Find her at www.melissaatkinswardy.com. You can connect with her onFacebook (Pigtail Pals Ballcap Buddies) and Twitter (@PigtailPals) and Pinterest (Pigtail Pals & Ballcap Buddies).

Comments

  1. Pamela says:

    YES!!! You continue to prove that you are my soul sister! Thank you for always being able to put my thoughts into much more eloquent ways than I can sometimes find! Wish there were more families like yours in our neighborhood for our children to be around!

  2. Thank you so much for articulating why it makes me so uncomfortable to have adults tease children about their “boyfriends” or “girlfriends”

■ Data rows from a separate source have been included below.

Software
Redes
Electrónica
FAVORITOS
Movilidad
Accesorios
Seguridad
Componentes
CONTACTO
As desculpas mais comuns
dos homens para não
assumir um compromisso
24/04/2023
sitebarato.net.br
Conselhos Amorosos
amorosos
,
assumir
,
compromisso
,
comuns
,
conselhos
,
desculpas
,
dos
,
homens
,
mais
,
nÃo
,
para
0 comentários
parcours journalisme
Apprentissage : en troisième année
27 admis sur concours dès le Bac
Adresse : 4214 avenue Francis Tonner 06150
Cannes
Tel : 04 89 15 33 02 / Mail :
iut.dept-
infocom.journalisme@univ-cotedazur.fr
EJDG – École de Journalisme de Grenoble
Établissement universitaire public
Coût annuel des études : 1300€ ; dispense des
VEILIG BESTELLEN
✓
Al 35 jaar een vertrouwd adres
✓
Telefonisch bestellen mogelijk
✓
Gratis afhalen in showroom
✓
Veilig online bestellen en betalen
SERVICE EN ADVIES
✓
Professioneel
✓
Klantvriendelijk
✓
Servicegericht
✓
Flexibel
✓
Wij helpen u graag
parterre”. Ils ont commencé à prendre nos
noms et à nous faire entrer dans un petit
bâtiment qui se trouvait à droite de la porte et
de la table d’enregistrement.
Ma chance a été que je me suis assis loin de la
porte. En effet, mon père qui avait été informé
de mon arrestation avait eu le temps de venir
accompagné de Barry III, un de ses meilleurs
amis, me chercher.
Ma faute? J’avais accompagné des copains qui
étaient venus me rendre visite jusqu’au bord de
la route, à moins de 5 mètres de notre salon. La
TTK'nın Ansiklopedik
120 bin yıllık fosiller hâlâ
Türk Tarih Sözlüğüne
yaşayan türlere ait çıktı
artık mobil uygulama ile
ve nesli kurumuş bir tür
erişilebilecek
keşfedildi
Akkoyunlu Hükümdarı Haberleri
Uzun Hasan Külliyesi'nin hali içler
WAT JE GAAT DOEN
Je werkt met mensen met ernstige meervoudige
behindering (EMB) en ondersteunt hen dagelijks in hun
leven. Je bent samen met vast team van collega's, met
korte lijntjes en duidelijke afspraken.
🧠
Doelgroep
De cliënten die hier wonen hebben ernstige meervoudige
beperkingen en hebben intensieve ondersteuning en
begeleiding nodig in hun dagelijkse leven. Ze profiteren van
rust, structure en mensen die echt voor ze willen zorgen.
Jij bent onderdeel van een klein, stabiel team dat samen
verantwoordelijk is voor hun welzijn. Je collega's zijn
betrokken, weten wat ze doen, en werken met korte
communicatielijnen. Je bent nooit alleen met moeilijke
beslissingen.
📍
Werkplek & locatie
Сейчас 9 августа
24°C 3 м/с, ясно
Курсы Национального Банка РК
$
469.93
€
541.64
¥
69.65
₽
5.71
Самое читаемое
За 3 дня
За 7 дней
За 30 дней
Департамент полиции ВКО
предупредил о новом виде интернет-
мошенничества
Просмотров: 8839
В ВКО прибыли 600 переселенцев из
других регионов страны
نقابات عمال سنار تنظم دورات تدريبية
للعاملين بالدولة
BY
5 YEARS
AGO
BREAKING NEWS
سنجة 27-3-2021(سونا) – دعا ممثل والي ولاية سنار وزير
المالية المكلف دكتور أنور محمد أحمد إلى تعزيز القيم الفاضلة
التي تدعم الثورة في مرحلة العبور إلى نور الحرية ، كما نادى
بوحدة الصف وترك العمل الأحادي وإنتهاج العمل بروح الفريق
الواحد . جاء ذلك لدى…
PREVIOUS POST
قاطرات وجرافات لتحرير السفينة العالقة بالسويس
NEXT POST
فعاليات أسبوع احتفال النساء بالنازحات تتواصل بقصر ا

    We don’t tease our daughter about the boys in her class. (For the record, in a 20-student class, _15_ students are boys. They’re wonderful kids.) She plays, when they’re permitted playtime (another rant), with everyone. She loves to run races, play soccer, and climb things. She’s also come home telling us that she’s going to marry one little boy when they grow up, and we’ve used that as a way to start a conversation about why she likes the boy and how it’s OK to just be friends – you can be just friends with a boy without having to get married (or whatever) because 6 is too young to get married. (Etc.)

    When a friend’s husband asked her if she had a “boyfriend” at a get-together this past December, she actually didn’t know what he was asking! I helped her figure out an answer that evaded the question but I’ve now got more tools to explain why it made me feel so squicky. And some ideas on how to empower her to answer for herself. =)

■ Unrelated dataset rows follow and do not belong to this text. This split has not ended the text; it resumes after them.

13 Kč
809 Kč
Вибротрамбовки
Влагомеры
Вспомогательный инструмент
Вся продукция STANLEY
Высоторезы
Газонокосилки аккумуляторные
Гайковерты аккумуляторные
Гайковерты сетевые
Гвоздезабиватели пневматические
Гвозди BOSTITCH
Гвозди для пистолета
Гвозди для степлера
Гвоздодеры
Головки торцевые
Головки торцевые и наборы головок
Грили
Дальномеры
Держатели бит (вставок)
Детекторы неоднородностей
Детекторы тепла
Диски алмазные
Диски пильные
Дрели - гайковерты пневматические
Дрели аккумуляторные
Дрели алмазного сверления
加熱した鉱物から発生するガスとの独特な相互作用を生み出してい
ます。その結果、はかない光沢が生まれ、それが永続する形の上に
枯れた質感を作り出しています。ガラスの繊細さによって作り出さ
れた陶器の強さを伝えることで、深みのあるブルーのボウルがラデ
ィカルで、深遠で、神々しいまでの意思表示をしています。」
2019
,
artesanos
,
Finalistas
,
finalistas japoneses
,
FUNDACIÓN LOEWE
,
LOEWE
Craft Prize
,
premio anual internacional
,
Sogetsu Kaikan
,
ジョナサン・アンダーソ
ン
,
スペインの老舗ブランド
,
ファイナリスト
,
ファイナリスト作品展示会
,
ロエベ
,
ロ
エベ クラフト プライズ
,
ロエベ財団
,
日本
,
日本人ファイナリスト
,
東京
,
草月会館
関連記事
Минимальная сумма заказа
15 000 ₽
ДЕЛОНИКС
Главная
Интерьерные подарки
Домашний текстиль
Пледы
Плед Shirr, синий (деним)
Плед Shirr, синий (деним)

    It’s related to why I find my sister and sister-in-law’s dubbing of their sons’ female playmates as their “girlfriends” so problematic. (And do you have to tread so carefully around family with whom you otherwise get along, right?)

    It also reminded me of the time I wasn’t invited to my friend Brian’s birthday party when we were in Kindergarten – his mother made the decision that I would be uncomfortable in a houseful of boys for me. (His mother’s attitude toward boys and girls was a major factor in our friendship kind of fizzling out, actually. We would’ve had a lot more fun if she hadn’t been so uptight.)

    I don’t always have the vocabulary to explain why something bothers me without relating personal anecdotes, but I’m starting to learn better ways to explain myself.

    • It sounds like you are doing a fantastic job, keep up the great work! I think there are ways to speak your truth without making the other person feel badly or embarrassed. And modeling how to use your voice is another great lesson for your daughter to see.

  3. “Can we please stop being so fearful of and trying to deny our children’s sexuality? They are human beings, they are going to develop into sexual creatures. It is a biological truth that got them here in the first place.”

    Girl, AMEN. Can I get that on a tshirt or something?! Seriously though, YES to that statement.

    • J,
      Right? I want my kids to grow into adults who enjoy having sex with loving, trustworthy partners. It is a wonderful part of being human. I want them to wait until they are much older and emotionally mature enough to handle sex, but when the act is age appropriate I’m all for it.

  4. I’m glad I am not the only one who had a negative reaction to this piece. I object to his attitude that he, not she, will be the one who decides who gets to be with her. How about teaching her how to make wise decisions about men and how to stand up and protect herself? Thankfully, neither my father or my brother acted this way toward guys I dated and I don’t think my husband will behave this way with our daughter. (Not on my watch, anyway).

  5. Rich Beckman says:

    I suspect that another problem is when boys hear adults teaching girls that they should not have anything to do with boys, it teaches the boys that if they want something from a girl, they will have to take it.

  6. Geri B. says:

    This post is my first exposure to you and key me tell you, you make a PHENOMENAL first impression. Well said, eloquent and thought provoking. Thank you for writing this! P.s. as a forensic nurse, I can’t tell you how many young ladies I’ve talked to who suffered because they were afraid to tell their parents they were dating, and as a result ended up in tragic situations. No child should be afraid to explore relationships at the developmentally appropriate age.